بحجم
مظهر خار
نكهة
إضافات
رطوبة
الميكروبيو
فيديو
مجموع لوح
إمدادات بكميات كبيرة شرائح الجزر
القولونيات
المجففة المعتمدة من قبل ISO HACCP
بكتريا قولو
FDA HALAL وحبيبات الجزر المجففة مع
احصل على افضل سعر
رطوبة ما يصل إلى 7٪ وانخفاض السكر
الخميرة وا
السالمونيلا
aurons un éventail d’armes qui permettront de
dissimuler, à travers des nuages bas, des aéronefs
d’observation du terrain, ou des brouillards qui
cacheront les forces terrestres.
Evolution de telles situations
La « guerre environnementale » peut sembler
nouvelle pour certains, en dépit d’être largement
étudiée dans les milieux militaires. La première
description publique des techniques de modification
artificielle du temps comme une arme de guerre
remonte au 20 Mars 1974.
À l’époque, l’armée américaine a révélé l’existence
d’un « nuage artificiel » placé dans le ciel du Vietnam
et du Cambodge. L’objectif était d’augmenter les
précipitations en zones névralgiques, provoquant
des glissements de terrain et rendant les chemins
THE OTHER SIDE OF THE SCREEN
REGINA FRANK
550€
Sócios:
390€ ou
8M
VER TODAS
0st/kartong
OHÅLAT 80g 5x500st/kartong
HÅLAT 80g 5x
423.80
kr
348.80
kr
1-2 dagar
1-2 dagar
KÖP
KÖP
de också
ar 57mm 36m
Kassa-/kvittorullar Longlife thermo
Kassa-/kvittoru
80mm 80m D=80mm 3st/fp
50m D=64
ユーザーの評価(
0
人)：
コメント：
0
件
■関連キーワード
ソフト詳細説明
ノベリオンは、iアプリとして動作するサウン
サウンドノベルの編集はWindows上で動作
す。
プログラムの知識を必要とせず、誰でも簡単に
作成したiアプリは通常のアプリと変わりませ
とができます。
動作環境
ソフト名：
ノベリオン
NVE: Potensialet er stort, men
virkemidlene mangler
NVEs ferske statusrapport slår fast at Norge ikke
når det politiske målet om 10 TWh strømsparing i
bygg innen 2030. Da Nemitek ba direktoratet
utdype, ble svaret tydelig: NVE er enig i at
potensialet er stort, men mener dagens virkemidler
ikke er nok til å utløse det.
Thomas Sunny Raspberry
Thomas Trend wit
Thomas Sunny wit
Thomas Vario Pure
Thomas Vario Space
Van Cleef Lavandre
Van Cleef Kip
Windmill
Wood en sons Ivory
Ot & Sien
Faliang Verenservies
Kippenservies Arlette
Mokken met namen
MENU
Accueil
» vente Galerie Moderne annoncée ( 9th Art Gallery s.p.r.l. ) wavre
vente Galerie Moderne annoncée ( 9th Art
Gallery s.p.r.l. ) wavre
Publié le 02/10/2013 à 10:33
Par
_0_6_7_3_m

INSTRUCTIONS FOR THE TASK:
Retype every line of the listing above without changing a single character.

EXERCISE OUTPUT:
بحجم
مظهر خار
نكهة
إضافات
رطوبة
الميكروبيو
فيديو
مجموع لوح
إمدادات بكميات كبيرة شرائح الجزر
القولونيات
المجففة المعتمدة من قبل ISO HACCP
بكتريا قولو
FDA HALAL وحبيبات الجزر المجففة مع
احصل على افضل سعر
رطوبة ما يصل إلى 7٪ وانخفاض السكر
الخميرة وا
السالمونيلا
aurons un éventail d’armes qui permettront de
dissimuler, à travers des nuages bas, des aéronefs
d’observation du terrain, ou des brouillards qui
cacheront les forces terrestres.
Evolution de telles situations
La « guerre environnementale » peut sembler
nouvelle pour certains, en dépit d’être largement
étudiée dans les milieux militaires. La première
description publique des techniques de modification
artificielle du temps comme une arme de guerre
remonte au 20 Mars 1974.
À l’époque, l’armée américaine a révélé l’existence
d’un « nuage artificiel » placé dans le ciel du Vietnam
et du Cambodge. L’objectif était d’augmenter les
précipitations en zones névralgiques, provoquant
des glissements de terrain et rendant les chemins
THE OTHER SIDE OF THE SCREEN
REGINA FRANK
550€
Sócios:
390€ ou
8M
VER TODAS
0st/kartong
OHÅLAT 80g 5x500st/kartong
HÅLAT 80g 5x
423.80
kr
348.80
kr
1-2 dagar
1-2 dagar
KÖP
KÖP
de också
ar 57mm 36m
Kassa-/kvittorullar Longlife thermo
Kassa-/kvittoru
80mm 80m D=80mm 3st/fp
50m D=64
ユーザーの評価(
0
人)：
コメント：
0
件
■関連キーワード
ソフト詳細説明
ノベリオンは、iアプリとして動作するサウン
サウンドノベルの編集はWindows上で動作
す。
プログラムの知識を必要とせず、誰でも簡単に
作成したiアプリは通常のアプリと変わりませ
とができます。
動作環境
ソフト名：
ノベリオン
NVE: Potensialet er stort, men
virkemidlene mangler
NVEs ferske statusrapport slår fast at Norge ikke
når det politiske målet om 10 TWh strømsparing i
bygg innen 2030. Da Nemitek ba direktoratet
utdype, ble svaret tydelig: NVE er enig i at
potensialet er stort, men mener dagens virkemidler
ikke er nok til å utløse det.
Thomas Sunny Raspberry
Thomas Trend wit
Thomas Sunny wit
Thomas Vario Pure
Thomas Vario Space
Van Cleef Lavandre
Van Cleef Kip
Windmill
Wood en sons Ivory
Ot & Sien
Faliang Verenservies
Kippenservies Arlette
Mokken met namen
MENU
Accueil
» vente Galerie Moderne annoncée ( 9th Art Gallery s.p.r.l. ) wavre
vente Galerie Moderne annoncée ( 9th Art
Gallery s.p.r.l. ) wavre
Publié le 02/10/2013 à 10:33
Par
_0_6_7_3_m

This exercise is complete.